DATASET RECORDS below:

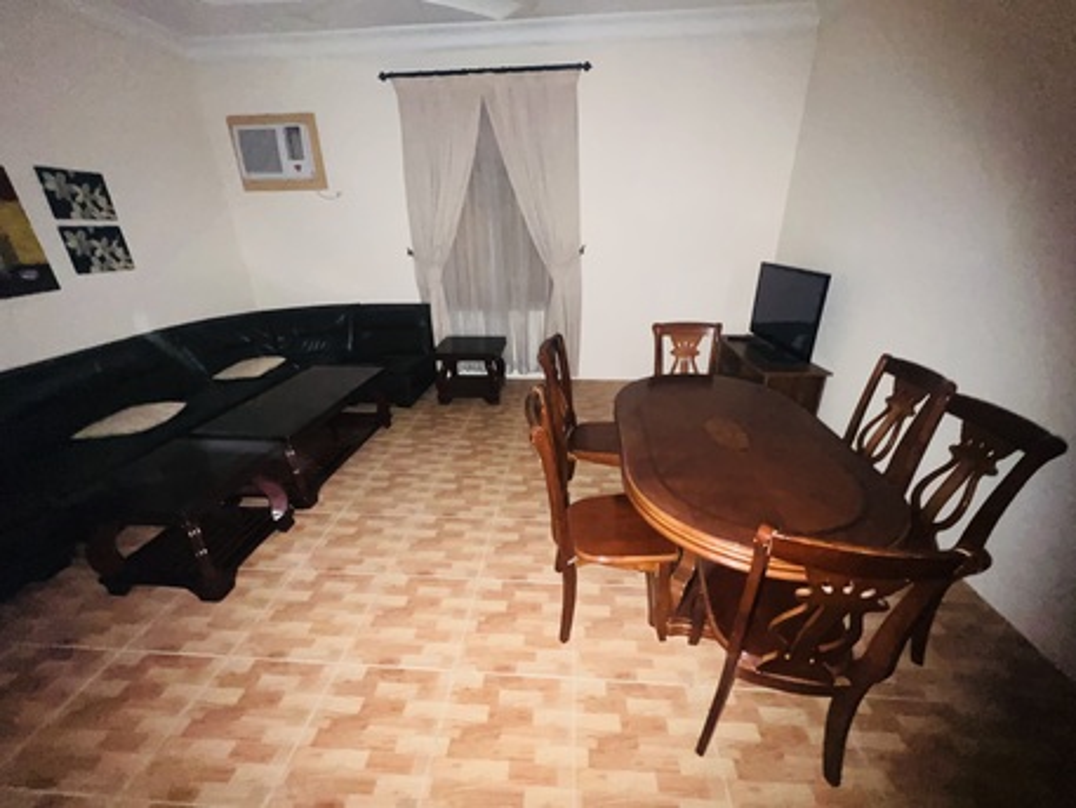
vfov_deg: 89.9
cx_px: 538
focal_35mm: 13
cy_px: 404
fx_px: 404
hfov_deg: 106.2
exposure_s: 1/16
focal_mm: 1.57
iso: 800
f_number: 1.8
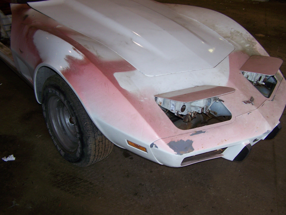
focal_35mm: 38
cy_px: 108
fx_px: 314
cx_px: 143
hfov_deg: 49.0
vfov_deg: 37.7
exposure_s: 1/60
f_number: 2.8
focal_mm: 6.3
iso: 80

End of DATASET RECORDS.
DATASET RECORDS below:

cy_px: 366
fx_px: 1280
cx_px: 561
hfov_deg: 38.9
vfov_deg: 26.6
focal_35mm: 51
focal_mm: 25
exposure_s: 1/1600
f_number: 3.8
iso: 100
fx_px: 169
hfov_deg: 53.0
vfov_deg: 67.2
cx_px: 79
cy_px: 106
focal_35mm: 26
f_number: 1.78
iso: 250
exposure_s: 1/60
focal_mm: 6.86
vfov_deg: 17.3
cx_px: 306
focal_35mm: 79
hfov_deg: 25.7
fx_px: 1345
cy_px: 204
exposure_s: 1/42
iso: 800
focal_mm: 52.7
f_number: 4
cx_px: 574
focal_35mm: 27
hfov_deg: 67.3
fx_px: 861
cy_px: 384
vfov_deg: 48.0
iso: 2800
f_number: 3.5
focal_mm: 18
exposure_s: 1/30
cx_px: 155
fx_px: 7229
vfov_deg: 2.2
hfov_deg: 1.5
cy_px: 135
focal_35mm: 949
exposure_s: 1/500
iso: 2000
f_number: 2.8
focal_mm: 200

End of DATASET RECORDS.
DATASET RECORDS below:

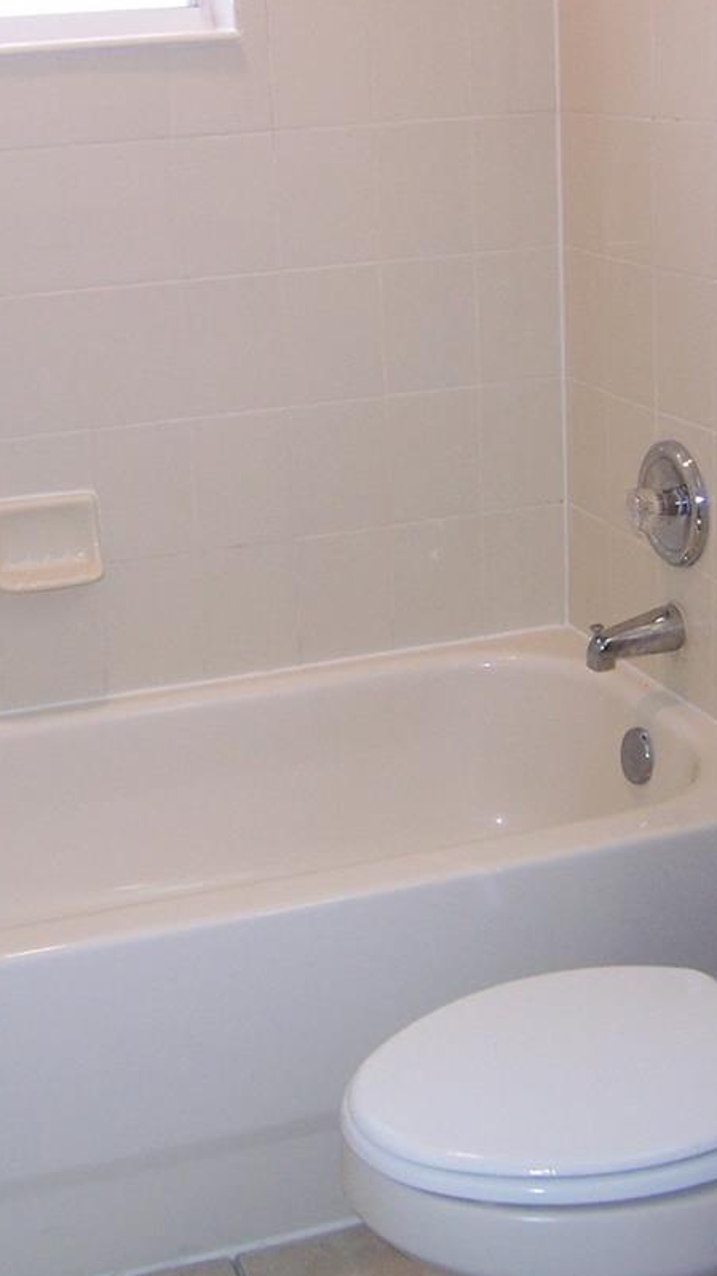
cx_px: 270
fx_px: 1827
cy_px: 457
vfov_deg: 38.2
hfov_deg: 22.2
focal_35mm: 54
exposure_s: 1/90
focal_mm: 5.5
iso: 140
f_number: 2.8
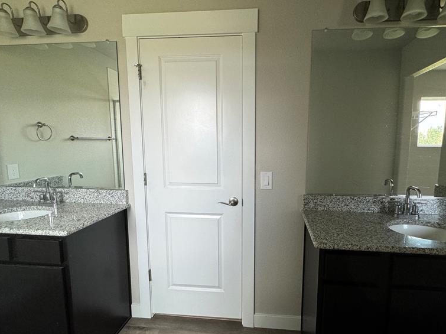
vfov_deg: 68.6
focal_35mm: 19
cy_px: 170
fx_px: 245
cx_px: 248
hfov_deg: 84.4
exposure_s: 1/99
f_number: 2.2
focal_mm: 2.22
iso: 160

End of DATASET RECORDS.

- TASK INSTRUCTIONS -
Exactly the lines above from the one with "hfov_deg: 53.0" to the one with "focal_mm: 200", both included, are to be quoted; leave the rest out.

- EXERCISE OUTPUT -
hfov_deg: 53.0
vfov_deg: 67.2
cx_px: 79
cy_px: 106
focal_35mm: 26
f_number: 1.78
iso: 250
exposure_s: 1/60
focal_mm: 6.86
vfov_deg: 17.3
cx_px: 306
focal_35mm: 79
hfov_deg: 25.7
fx_px: 1345
cy_px: 204
exposure_s: 1/42
iso: 800
focal_mm: 52.7
f_number: 4
cx_px: 574
focal_35mm: 27
hfov_deg: 67.3
fx_px: 861
cy_px: 384
vfov_deg: 48.0
iso: 2800
f_number: 3.5
focal_mm: 18
exposure_s: 1/30
cx_px: 155
fx_px: 7229
vfov_deg: 2.2
hfov_deg: 1.5
cy_px: 135
focal_35mm: 949
exposure_s: 1/500
iso: 2000
f_number: 2.8
focal_mm: 200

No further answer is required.